Ora, face a todo o circunstancialismo apurado nos autos, nomeadamente a natureza e a gravidade do crime pelo qual foi condenado o recorrente, a sua culpa revelada nas actividades ilícitas, que é intensa, o grau elevado da ilicitude dos factos, a quantidade da droga apreendida nos autos e as exigências de prevenção criminal, que são, sem dúvida, acentuadas, dúvidas não restam que é de afastar a atenuação especial da pena pretendida pelo recorrente.

Há que ver ainda a medida concreta da pena.
Nos termos do art.N 40. n. 1 do Código Penal de Macau, a aplicação de penas visa não só a reintegração do agente na sociedade mas também a protecção de bens jurídicos.
E ao abrigo do art.º 65.º do Código Penal de Macau, a determinação da medida da pena é feita “dentro dos limites definidos na lei” e “em função da culpa do agente e das exigências de prevenção criminal”, tanto de prevenção geral como de prevenção especial, atendendo a todos os elementos pertinentes apurados nos autos, nomeadamente os elencados no n.a 2 do artigo.
No caso em apreciação, o crime pelo qual foi condenado o recorrente é punível com a pena de 3 a 15 anos de prisão.
Ponderado todo o circunstancialismo do caso concreto, nomeadamente as circunstâncias acima referidas e o comando do art.º 65.º do Código Penal de Macau, não se nos afigura excessiva a pena de 9 anos e 6 meses de prisão aplicada ao recorrente, que foi encontrada dentro da moldura penal fixada para o crime de tráfico ilícito de estupefaciente e em função da culpa do recorrente e das exigências de prevenção criminal.
A alegada situação familiar e económica não tem o valor atenuativo pretendido pelo recorrente.
Tal como tem entendido este Tribunal, “Ao Tribunal de Última Instância, como Tribunal especialmente vocacionado para controlar a boa aplicação do Direito, não cabe imiscuir-se na fixação da medida concreta da pena, desde que não tenham sido violadas vinculações legais – como por exemplo, a dos limites da penalidade – ou regras da experiência, nem a medida da pena encontrada se revele completamente desproporcionada”2, pelo que se não se estiver perante essas situações, como é no caso vertente, o Tribunal de Última Instância não deve intervir na fixação da dosimetria concreta da pena.
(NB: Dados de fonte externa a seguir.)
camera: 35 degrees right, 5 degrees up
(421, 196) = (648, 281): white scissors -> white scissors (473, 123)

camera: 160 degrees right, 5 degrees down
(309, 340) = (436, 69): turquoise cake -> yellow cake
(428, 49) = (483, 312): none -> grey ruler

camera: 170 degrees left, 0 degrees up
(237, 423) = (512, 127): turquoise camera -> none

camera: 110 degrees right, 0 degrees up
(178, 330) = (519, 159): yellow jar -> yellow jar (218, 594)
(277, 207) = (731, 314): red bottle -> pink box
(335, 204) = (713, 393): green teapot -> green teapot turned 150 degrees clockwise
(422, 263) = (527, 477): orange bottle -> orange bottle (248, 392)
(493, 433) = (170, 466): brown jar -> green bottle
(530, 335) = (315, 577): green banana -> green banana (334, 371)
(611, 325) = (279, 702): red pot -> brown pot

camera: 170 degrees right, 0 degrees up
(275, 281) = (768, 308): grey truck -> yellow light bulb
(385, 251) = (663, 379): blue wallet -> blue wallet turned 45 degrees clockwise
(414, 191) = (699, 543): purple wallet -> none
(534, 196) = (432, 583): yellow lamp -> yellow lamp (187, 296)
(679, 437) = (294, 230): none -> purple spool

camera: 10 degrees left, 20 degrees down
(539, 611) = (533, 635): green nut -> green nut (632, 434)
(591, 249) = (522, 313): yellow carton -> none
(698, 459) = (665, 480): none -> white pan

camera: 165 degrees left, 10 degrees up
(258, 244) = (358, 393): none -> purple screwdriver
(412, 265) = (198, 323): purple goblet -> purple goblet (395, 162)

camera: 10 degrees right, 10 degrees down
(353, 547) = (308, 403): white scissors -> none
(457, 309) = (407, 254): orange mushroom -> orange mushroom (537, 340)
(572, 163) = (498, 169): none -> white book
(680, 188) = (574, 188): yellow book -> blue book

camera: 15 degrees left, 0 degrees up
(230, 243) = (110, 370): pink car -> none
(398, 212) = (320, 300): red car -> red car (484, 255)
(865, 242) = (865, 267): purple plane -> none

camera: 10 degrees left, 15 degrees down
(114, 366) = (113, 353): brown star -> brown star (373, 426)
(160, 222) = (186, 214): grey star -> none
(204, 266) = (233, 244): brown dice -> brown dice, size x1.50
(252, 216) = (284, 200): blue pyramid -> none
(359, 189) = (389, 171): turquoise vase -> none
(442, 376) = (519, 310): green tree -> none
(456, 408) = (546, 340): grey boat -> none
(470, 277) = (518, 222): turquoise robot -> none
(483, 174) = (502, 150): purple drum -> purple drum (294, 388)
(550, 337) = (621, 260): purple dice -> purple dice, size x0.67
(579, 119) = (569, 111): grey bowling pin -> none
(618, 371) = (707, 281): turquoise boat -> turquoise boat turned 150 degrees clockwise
É de concluir pela improcedência do recurso.

4. Decisão
Face ao expendido, acordam em negar provimento ao recurso.
Custas pelo recorrente, com a taxa de justiça fixada em 6 UC.
  
   Macau, 3 de Dezembro de 2014
  
   Juízes: Song Man Lei (Relatora) – Sam Hou Fai –
Viriato Manuel Pinheiro de Lima
  
1 Figueiredo Dias, Direito Penal Português, As Consequências Jurídicas do Crime, p. 306.
2 Ac. do TUI, de 23 de Janeiro de 2008, 19 de Setembro de 2008, 29 de Abril de 2009 e 28 de Setembro de 2011, nos Processos nºs 29/2008, 57/2007, 11/2009 e 35/2011, respectivamente.